= Achi, Enugu State =

Town in Enugu, Nigeria

Achi is a town in Oji River Local Government Area in Enugu State, in southeastern Nigeria.

==Geography==
Achi is the largest town in Oji River, a Local Government Area of Enugu State. Achi town is made up of 12 villages - "isii na ulo, isii na agu" as the natives say. That phrase literally means that there are 6 villages in the northern section of the town and 6 villages in the southern section (if you imaginarily divide the town into two sections).

Achi town is surrounded by some other towns: Isuochi (in Abia State), Inyi (also part of Oji River LGA of Enugu State, Ugbo, and Mmaku (Awgu LGA of Enugu State) and some parts of Udi LGA of area of Enugu State.

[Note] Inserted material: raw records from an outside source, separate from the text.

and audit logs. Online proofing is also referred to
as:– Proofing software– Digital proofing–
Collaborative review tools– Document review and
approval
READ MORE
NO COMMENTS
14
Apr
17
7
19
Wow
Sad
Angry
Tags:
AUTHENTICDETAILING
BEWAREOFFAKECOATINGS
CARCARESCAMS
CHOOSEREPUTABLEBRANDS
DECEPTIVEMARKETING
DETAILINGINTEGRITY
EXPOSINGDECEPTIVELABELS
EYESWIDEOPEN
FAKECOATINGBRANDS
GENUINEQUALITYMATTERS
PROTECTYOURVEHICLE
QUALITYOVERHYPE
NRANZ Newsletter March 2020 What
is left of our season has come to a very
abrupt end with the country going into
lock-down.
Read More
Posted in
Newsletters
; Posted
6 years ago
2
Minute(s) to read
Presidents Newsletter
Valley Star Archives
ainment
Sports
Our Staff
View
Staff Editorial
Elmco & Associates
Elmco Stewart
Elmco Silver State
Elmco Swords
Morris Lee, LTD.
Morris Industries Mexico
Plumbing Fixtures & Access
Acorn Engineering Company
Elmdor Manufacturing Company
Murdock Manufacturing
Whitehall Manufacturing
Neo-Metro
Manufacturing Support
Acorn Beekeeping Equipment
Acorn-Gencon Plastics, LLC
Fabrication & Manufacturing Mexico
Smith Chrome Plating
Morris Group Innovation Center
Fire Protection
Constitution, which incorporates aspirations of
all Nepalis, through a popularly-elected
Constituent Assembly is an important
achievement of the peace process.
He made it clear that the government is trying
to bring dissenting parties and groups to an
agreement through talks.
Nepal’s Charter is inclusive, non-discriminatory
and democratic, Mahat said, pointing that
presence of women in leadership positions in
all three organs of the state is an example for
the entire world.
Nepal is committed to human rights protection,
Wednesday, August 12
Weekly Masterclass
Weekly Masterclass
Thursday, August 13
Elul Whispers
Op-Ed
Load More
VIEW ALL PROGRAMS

The most popular village at Achi is Isikwe. Isikwe comprises Umuakpu, Obinagu, Abor and other minor villages. Umuakpu is termed 'Small London' because of its numerous modern buildings owned by its men and women mainly residing at Europe and United States of America. Isikwe has its own water pipe line, electrification and telephone system. Isikwe is noted for its production of doctors, nurses, pharmacists, economists, modern businessmen and other professionals. And also popular is Agbadala Achi with prominent sons and daughters

Large part of Achi is made up of sandy and loamy soil. Towns and communities are known for the cultivation of different crops including cashew trees, pineapples and mellon. These grow fairly well in Achi.

Villages of Achi:
1. Elugwu la Nkpokoro
2. Amankpunatọ
3. Isikwe
4. Agbadala
5. Egwu
6. Ehuhe
7. Adụ
8. Umumba(ogu)
9. Ihe
10. Amaetiti
11. Elugwu Akwu
12. Ahani

Achi is not only a name of a tree, people answer the name Achi, like Achi Herbert Chijindu is a lecturer, registered Quantity Surveyor and CEO/MD Chiherb International Limited.

==Buildings==
There are several primary schools in Achi with all 12 villages having at least one primary school. The oldest Secondary educational institutions in Achi include Corpus Christi College (founded in 1960) and Girls Secondary School (founded in 1962). Also found in Achi is Savory Memorial Seminary, an Anglican Seminary owned by Diocese of Oji-River, Anglican Communion.

Another popular institution is the Achi Joint Hospital, which is a fairly old hospital. For several years it was and perhaps is still the best hospital in what used to be known as Awgu division in the then East Central State.

There is a fairly old institution known as Achi Farm School (founded around 1960). The institution has for several years been training agricultural extension officers who are currently scattered all over eastern Nigeria.